Study text section start

The question I'd have on this thread is:  For none high end applications
is it worth it to be on the edge?  1.0 of anything is usually not good. 
I also think about things like nics (I've fried a few) etc.  Whereas a
Linksys or Netgear can be bought for 15 bucks in the US it scares me to
think that I could lose a mobo cause my nic went down.  For personal use
and for High reliability, I really like to stay one step behind the
curve.  Wait till the bug fix version comes out.  (very important if you
are buying closed source software!) Am I alone in this attitude?

James


On Thu, 16 May 2002 14:20:09 +1000
Sridhar Dhanapalan <[EMAIL PROTECTED]> wrote:

> On 15 May 2002 13:02:09 -0400, Lyvim Xaphir <[EMAIL PROTECTED]> wrote:
> > On Wed, 2002-05-15 at 01:18, Sridhar Dhanapalan wrote: 
> > With regard to IDE controllers, I can tell you that a HPT37X IDE
> > controller is better than anything I've seen yet for IDE drives;
> > including the Promise options.  I've got my primary Raid 0 array on
> > the integrated Highpoint controller.  This frees up the vanilla IDE
> > controller on the mainboard for such mundane stuff like CDrom or
> > zip, or experimentation; keeping the Highpoint channels free and
> > dedicated to soft Raid.

Study text section end
Record extracts section start

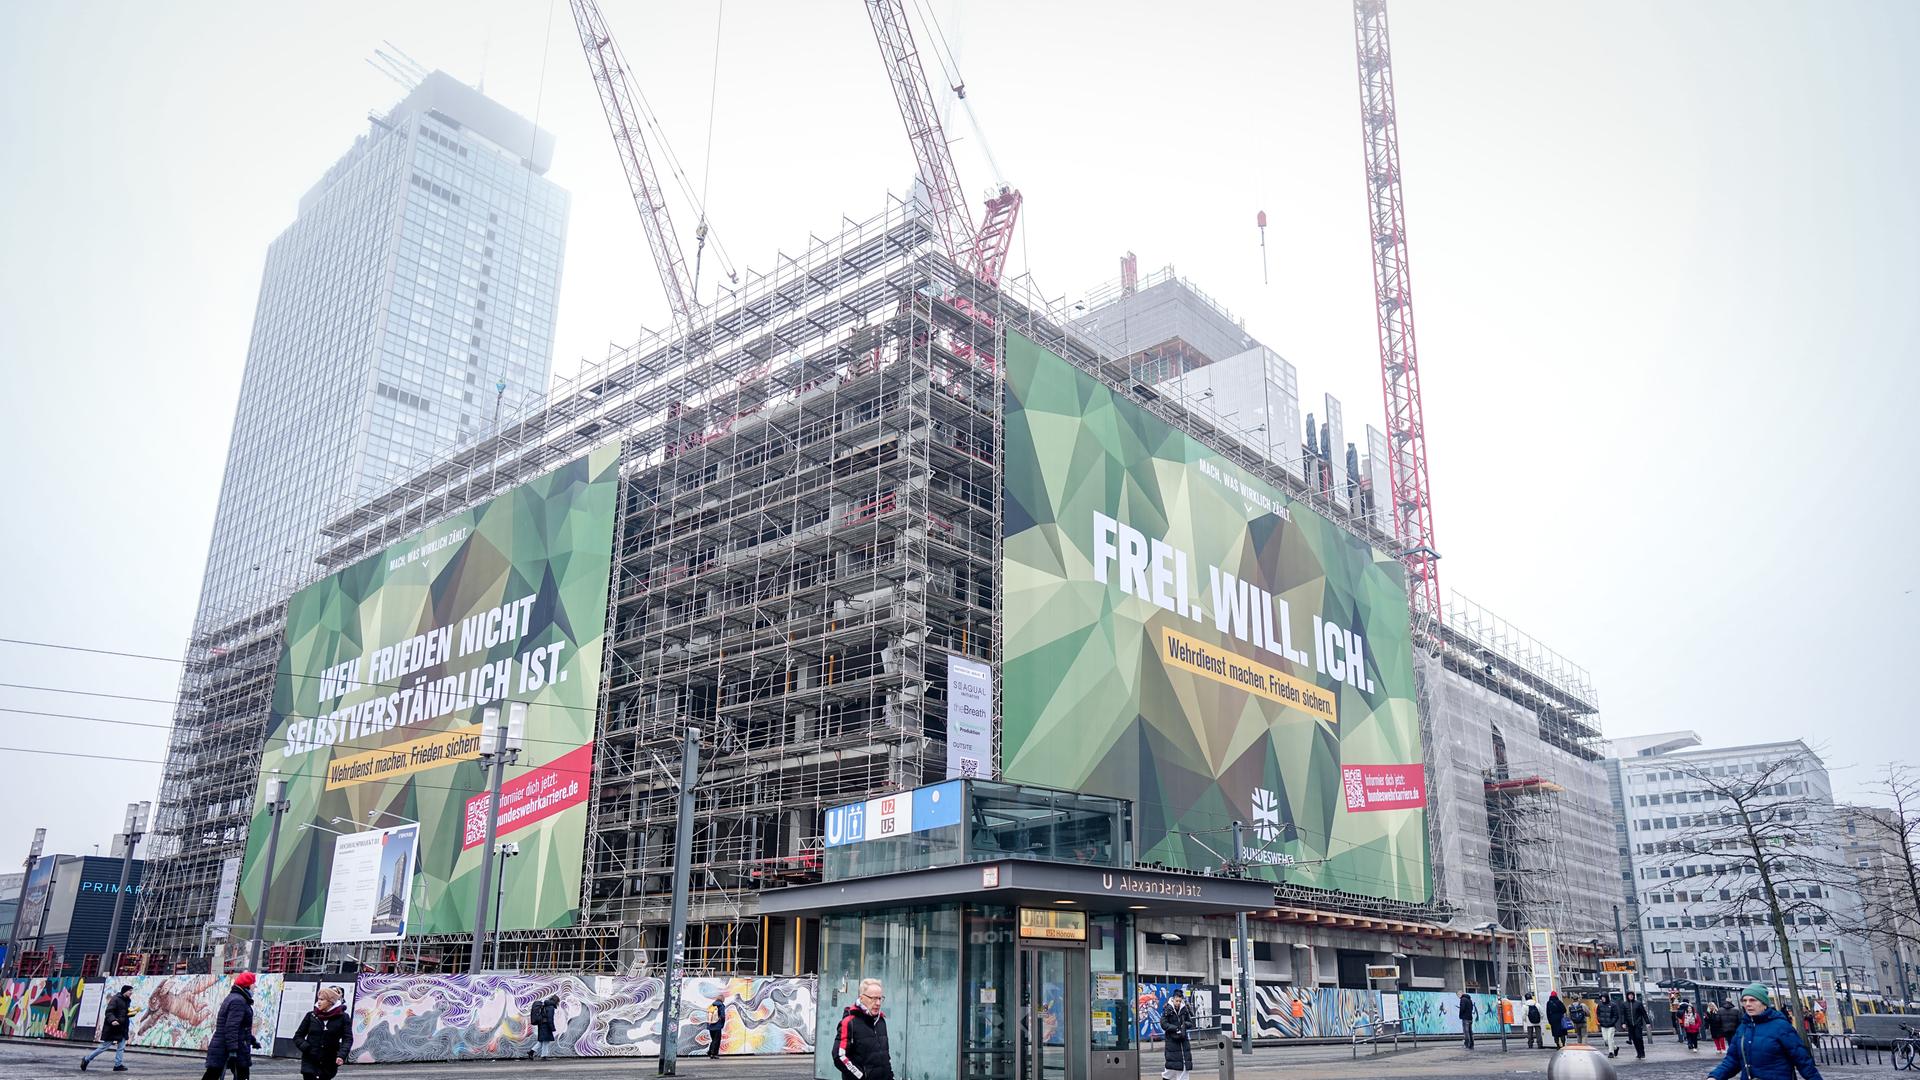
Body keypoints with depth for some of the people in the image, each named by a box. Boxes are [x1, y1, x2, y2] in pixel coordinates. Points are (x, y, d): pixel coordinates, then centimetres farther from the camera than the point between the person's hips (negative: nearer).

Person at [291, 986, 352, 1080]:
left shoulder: (342, 1017, -4)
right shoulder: (311, 1015, 1)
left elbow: (348, 1039, -9)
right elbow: (298, 1036, 8)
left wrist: (341, 1055, -26)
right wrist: (306, 1048, -11)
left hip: (329, 1064, 0)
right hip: (310, 1062, 0)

Record extracts section end

Exercise details ::
Answer the following about the mailing-list message on hardware:
(a) What price does the message give for a Linksys or Netgear card in the US?
(b) Which IDE controller does the quoted text call better than anything seen yet for IDE drives?
(c) For what uses does the quoted text free up the vanilla IDE controller on the mainboard?

Result for this task ::
(a) 15 bucks.
(b) The HPT37X IDE controller.
(c) CDrom, zip, or experimentation.